O tão aguardado julgamento da Suprema Corte servirá de paradigma para o exame da constitucionalidade de leis que asseguram aos juízes e promotores diversas outras vantagens semelhantes.
Por exemplo, no Rio de Janeiro eles já recebem, além do auxílio-moradia, auxílio-educação – no valor mensal de R$ 953,98 por filho até 24 anos, observado o limite de três filhos – e também auxílio-locomoção, de R$ 1.100. Ambos os benefícios foram incluídos no anteprojeto do Estatuto da Magistratura, que ainda prevê auxílio-plano de saúde, reembolso de despesas médicas e odontológicas não cobertas pelo plano de saúde e auxílio-funeral, além de diversas outras vantagens.
A escalada de auxílios na Justiça brasileira já foi alvo até de crítica internacional. Ouvido pela jornalista brasileira Cláudia Wallin, o juiz da Suprema Corte da Suécia Göran Lambertz tachou de “egocêntrica e egoísta” a atitude dos magistrados de buscar benefícios como auxílio-escola para seus filhos.
Cada país tem o Judiciário que merece, assim como cada Judiciário merece o país que tem. Nas palavras do magistrado sueco, “se o sistema judiciário de um país não for capaz de obter o respeito dos cidadãos, toda a sociedade estará ameaçada. Haverá mais crimes, haverá cada vez mais ganância na sociedade, e cada vez menos confiança nas instituições do país. Juízes têm o dever, portanto, de preservar um alto padrão moral e agir como bons exemplos para a sociedade, e não agir em nome de seus próprios interesses”.

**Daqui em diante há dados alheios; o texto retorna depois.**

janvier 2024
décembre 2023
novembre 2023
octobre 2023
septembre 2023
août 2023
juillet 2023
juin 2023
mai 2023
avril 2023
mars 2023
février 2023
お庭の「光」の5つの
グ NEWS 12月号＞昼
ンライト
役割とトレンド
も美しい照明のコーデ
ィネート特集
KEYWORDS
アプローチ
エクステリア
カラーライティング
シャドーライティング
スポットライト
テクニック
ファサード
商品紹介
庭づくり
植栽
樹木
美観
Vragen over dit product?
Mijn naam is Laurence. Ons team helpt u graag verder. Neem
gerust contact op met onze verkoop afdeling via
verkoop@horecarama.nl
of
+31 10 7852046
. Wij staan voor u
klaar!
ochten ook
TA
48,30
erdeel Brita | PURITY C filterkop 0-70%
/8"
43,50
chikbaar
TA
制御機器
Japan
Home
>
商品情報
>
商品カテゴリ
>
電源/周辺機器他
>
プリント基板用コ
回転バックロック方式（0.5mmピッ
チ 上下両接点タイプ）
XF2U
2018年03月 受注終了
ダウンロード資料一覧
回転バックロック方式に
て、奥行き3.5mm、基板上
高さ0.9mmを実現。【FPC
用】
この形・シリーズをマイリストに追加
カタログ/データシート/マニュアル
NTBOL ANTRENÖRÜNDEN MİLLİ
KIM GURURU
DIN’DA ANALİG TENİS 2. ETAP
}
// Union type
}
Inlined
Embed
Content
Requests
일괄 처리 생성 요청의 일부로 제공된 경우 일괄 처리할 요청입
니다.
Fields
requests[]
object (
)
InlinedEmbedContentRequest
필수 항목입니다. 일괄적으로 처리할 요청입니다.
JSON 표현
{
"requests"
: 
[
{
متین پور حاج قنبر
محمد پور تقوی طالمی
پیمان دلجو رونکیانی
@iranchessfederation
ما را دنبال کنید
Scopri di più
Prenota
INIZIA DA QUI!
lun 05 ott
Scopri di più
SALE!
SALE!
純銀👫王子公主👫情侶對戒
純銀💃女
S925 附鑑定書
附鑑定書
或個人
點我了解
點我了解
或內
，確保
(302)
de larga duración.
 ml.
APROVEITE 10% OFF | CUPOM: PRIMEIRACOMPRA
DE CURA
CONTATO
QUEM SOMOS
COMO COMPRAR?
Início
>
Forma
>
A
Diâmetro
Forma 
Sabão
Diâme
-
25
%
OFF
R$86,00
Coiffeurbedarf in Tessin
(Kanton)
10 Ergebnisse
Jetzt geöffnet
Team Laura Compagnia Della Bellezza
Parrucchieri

A propósito, o país de Lambertz figura entre os que apresentam maior índice de desenvolvimento humano (IDH). Já o Brasil aparece apenas na 79.ª posição desse ranking, logo atrás do Azerbaijão, da Jordânia e da Sérvia.
No entanto, como visto acima, o Judiciário brasileiro tem dado provas de que lutará com todas as suas forças contra o retrocesso social. Resta saber se ele compreende adequadamente o significado dessa expressão.